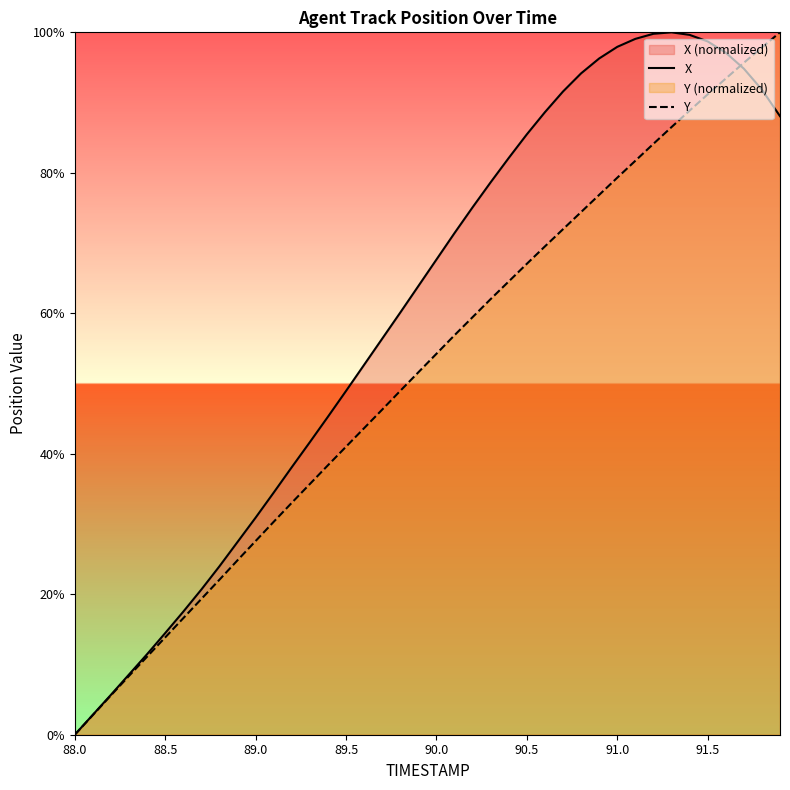

What is the maximum value shown in the chart?

100.0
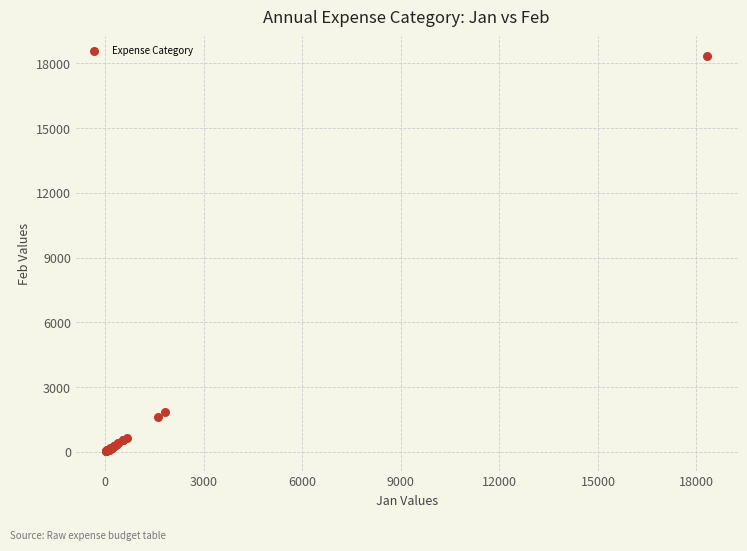

What Y value in the scatter plot is closest to 9179?

1833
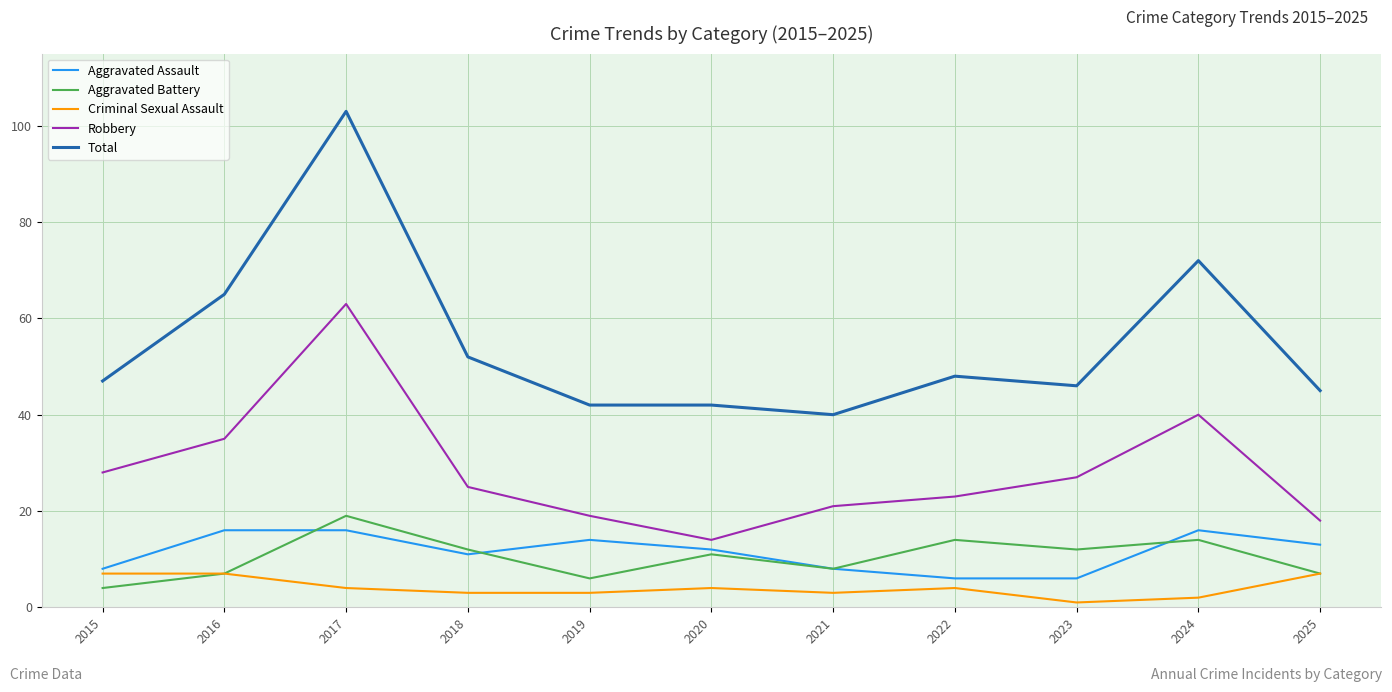

Is the value of Total at 2025 greater than the value of Aggravated Battery at 2025?

Yes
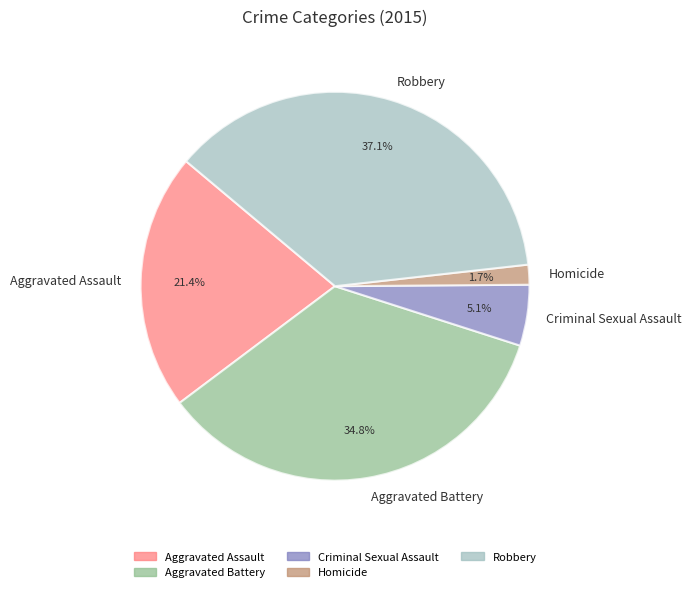

Which has a higher value, Aggravated Battery or Criminal Sexual Assault?

Aggravated Battery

=======

> **Exercise objective**
Write out the rows above as a JSON list of strings, with one string for each line and no blank lines. Leave out the pictures.

> **Answer to this task**
[
  "What is the maximum value shown in the chart?",
  "100.0",
  "What Y value in the scatter plot is closest to 9179?",
  "1833",
  "Is the value of Total at 2025 greater than the value of Aggravated Battery at 2025?",
  "Yes",
  "Which has a higher value, Aggravated Battery or Criminal Sexual Assault?",
  "Aggravated Battery"
]